El nombre saltimbocca se traduce literalmente como "salta en la boca", una frase acuñada por los cocineros romanos que reconocieron que el prosciutto y la salvia crean una explosión de sabor inmediata al combinarse con la carne. ¡Qué descripción tan perfecta! Esta instantánea lingüística captura todo lo que necesitas saber sobre el plato: es inmediato, vibrante e imposible de ignorar. Mientras que la versión original requiere ternera, la pechuga de pollo proporciona un lienzo más ligero que absorbe el jamón curado salado y las hierbas aromáticas con una gracia notable. El resultado es una comida que se siente maravillosamente indulgente, pero que sigue siendo sorprendentemente sencilla de preparar en una noche ajetreada.
La preparación comienza con el golpe satisfactorio del mazo para carne. Debes ablandar el pollo hasta obtener un grosor uniforme, no solo por estética, sino para asegurar que el prosciutto se adhiera correctamente y que el rollito se cocine de manera uniforme. Una sartén pesada y una generosa nuez de mantequilla crean la base perfecta para dorar, mientras que el vino blanco seco desglasa la sartén, transformando esos trozos caramelizados en una salsa sedosa que envuelve cada rodaja. Las hojas de salvia, colocadas bajo el prosciutto, perfuman la carne con su esencia a pino y ligeramente picante mientras se calientan. ¡Solo el aroma hará que todos se reúnan en la cocina!
Dominando la Técnica
La técnica del enrollado importa más de lo que podrías esperar inicialmente. Enrollar desde el lado corto crea cilindros compactos que mantienen su forma durante la cocción, mientras que las brochetas de madera -remojadas brevemente en agua para evitar que se quemen- mantienen todo intacto y seguro. No apresures el sellado inicial; esos dos o tres minutos por lado desarrollan el fondo que más tarde se transformará en tu salsa. Cuando añadas el vino, raspa la sartén vigorosamente para incorporar cada gota de sabor. Ver cómo el líquido se reduce hasta convertirse en una cobertura brillante es realmente emocionante.

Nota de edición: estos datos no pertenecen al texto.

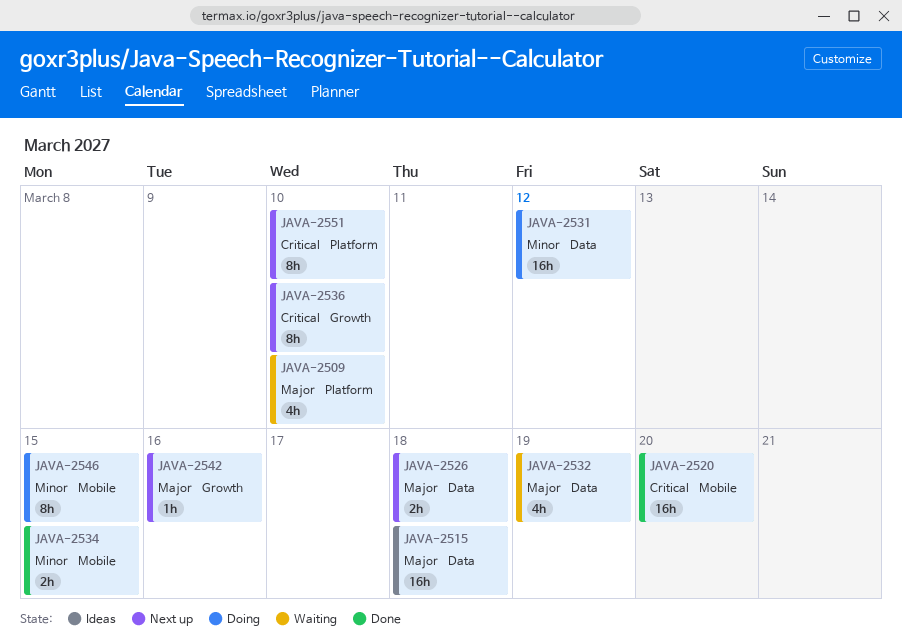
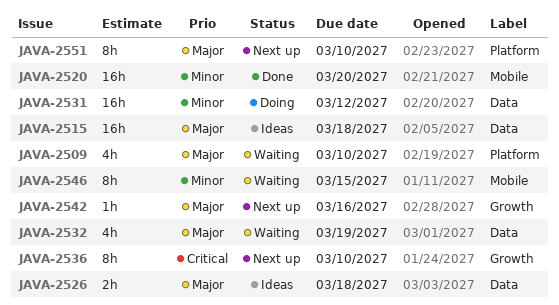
JAVA-2520, priority: Critical -> Minor
JAVA-2526, status: Next up -> Ideas
JAVA-2534: present -> none
JAVA-2546, status: Doing -> Waiting
JAVA-2551, priority: Critical -> Major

Elige los acompañamientos con cuidado, ya que deben complementar, y no competir, con el perfil sabroso del pollo. Las espinacas con mantequilla, salteadas rápidamente con ajo, aportan un contraste verde, mientras que una polenta cremosa ofrece una cama suave para recoger la salsa de vino reducida. Los tomates cherry asados aportan una acidez brillante que contrarresta la riqueza del plato maravillosamente.
Deja siempre reposar el pollo durante cinco minutos antes de cortarlo en sentido contrario a la fibra. Esta pausa permite que los jugos se redistribuyan por la carne, asegurando que cada medallón permanezca jugoso y tierno. La presentación final -roulades doradas que revelan espirales de jamón rosado y salvia verde- rinde homenaje a las trattorias de Roma a la vez que ofrece una experiencia culinaria totalmente contemporánea. ¡Es la prueba de que las mejores recetas realmente saltan directo a tu tenedor, tal como promete su nombre!